• **Problem description**:
Take the data below and copy exactly the lines starting at the one with "high-grade adenocarcinoma stained" and finishing at the one with "immunohistochemical staining of", both included.
================================
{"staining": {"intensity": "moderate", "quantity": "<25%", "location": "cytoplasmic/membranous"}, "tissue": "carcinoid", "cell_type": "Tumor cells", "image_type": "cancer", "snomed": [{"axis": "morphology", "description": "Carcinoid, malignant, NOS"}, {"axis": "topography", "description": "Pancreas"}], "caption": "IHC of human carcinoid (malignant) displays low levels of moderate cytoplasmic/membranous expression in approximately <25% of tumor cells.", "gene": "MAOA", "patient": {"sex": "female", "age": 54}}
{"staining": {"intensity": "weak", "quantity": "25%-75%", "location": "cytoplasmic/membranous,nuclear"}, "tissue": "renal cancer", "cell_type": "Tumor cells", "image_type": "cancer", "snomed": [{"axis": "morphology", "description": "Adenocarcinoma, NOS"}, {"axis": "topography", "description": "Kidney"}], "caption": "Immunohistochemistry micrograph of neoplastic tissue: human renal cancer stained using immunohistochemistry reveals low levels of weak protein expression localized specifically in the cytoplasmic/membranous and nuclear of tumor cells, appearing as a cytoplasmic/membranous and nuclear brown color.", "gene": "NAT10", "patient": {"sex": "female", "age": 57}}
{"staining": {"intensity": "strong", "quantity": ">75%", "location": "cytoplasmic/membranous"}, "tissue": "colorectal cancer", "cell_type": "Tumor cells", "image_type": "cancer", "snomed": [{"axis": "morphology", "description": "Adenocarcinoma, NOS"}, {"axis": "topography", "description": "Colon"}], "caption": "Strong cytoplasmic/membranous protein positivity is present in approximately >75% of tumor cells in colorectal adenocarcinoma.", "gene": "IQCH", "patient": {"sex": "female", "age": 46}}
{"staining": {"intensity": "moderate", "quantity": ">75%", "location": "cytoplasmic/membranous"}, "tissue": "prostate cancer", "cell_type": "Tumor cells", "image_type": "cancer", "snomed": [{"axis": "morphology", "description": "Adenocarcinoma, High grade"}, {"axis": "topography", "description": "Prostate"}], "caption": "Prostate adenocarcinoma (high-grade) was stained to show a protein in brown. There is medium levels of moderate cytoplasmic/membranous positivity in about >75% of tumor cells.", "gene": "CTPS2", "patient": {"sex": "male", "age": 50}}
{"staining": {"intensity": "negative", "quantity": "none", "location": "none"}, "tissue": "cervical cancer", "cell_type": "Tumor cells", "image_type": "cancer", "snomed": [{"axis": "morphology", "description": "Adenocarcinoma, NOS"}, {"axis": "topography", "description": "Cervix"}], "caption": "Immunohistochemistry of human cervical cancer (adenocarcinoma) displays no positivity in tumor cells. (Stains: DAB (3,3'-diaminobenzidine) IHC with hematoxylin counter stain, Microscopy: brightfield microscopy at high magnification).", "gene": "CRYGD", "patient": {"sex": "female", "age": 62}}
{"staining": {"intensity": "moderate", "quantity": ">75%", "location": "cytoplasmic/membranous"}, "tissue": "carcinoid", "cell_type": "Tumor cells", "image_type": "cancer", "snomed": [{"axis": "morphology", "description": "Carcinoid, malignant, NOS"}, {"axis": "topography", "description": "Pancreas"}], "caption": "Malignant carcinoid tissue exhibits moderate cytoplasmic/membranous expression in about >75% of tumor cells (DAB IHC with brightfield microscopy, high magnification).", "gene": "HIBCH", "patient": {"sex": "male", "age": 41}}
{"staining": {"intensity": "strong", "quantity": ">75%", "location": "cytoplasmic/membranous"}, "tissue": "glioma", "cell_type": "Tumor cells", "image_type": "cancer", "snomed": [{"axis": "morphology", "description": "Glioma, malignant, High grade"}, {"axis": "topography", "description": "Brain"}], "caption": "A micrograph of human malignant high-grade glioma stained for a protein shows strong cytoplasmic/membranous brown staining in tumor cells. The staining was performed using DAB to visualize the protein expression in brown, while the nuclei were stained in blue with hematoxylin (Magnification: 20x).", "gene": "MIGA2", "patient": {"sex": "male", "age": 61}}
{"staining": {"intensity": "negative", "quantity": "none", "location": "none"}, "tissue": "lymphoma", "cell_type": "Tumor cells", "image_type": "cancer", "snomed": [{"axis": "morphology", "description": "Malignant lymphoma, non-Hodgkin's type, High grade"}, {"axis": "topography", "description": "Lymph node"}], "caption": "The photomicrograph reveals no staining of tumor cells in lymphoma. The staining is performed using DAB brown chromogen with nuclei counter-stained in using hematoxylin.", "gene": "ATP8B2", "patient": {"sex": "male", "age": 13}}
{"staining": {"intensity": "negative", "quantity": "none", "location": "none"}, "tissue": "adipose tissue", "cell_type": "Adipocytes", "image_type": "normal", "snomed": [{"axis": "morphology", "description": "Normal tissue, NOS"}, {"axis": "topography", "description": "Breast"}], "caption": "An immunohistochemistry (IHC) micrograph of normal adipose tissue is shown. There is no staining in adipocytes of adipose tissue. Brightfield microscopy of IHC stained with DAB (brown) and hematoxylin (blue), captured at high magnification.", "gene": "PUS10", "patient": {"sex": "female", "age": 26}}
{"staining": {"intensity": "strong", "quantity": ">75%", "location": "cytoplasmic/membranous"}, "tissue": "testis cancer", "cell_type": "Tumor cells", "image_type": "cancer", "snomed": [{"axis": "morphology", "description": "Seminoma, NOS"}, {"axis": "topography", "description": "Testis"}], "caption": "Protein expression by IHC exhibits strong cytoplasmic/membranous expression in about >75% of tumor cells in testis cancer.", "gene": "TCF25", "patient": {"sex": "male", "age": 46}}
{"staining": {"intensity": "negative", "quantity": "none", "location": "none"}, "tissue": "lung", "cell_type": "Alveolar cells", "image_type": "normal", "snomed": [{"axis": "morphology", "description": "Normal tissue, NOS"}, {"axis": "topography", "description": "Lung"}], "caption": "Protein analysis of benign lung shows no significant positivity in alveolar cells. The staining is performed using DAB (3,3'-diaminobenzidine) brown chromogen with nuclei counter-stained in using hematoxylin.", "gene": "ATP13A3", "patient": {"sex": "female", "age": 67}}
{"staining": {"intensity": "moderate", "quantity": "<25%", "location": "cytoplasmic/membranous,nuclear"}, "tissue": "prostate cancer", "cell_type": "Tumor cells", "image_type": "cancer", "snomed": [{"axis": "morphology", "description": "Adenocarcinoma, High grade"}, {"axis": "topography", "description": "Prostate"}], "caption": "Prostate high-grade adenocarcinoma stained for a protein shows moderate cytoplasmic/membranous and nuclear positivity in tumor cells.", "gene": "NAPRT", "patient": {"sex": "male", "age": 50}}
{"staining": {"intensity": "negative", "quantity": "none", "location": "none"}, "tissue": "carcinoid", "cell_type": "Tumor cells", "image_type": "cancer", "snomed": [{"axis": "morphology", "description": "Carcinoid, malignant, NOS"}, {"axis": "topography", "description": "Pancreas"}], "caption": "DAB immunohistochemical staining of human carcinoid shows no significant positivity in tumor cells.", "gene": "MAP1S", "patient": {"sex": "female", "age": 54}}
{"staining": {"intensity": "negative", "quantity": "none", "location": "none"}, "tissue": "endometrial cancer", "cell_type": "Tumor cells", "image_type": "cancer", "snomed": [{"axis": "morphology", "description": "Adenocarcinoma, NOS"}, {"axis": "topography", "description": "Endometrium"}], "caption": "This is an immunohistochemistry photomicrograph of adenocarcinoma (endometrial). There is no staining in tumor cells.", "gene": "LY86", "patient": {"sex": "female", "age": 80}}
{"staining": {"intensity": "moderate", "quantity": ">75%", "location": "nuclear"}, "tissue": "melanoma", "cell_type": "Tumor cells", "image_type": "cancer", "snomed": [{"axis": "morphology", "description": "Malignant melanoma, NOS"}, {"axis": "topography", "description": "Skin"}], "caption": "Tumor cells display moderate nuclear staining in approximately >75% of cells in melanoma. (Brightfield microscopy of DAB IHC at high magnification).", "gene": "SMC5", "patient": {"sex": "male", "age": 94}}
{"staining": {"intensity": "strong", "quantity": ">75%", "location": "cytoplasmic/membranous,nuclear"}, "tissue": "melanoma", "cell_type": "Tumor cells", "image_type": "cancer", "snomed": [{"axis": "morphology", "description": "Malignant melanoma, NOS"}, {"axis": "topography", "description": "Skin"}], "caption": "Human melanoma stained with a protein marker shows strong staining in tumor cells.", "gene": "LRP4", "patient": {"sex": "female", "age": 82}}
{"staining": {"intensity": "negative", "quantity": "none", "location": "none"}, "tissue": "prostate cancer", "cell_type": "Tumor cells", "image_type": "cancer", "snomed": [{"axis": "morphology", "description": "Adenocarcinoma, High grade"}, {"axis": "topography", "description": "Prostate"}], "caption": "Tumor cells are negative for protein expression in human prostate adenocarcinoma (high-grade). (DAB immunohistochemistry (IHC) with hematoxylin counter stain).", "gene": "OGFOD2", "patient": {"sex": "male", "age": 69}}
================================
• **Output below**:
{"staining": {"intensity": "moderate", "quantity": "<25%", "location": "cytoplasmic/membranous,nuclear"}, "tissue": "prostate cancer", "cell_type": "Tumor cells", "image_type": "cancer", "snomed": [{"axis": "morphology", "description": "Adenocarcinoma, High grade"}, {"axis": "topography", "description": "Prostate"}], "caption": "Prostate high-grade adenocarcinoma stained for a protein shows moderate cytoplasmic/membranous and nuclear positivity in tumor cells.", "gene": "NAPRT", "patient": {"sex": "male", "age": 50}}
{"staining": {"intensity": "negative", "quantity": "none", "location": "none"}, "tissue": "carcinoid", "cell_type": "Tumor cells", "image_type": "cancer", "snomed": [{"axis": "morphology", "description": "Carcinoid, malignant, NOS"}, {"axis": "topography", "description": "Pancreas"}], "caption": "DAB immunohistochemical staining of human carcinoid shows no significant positivity in tumor cells.", "gene": "MAP1S", "patient": {"sex": "female", "age": 54}}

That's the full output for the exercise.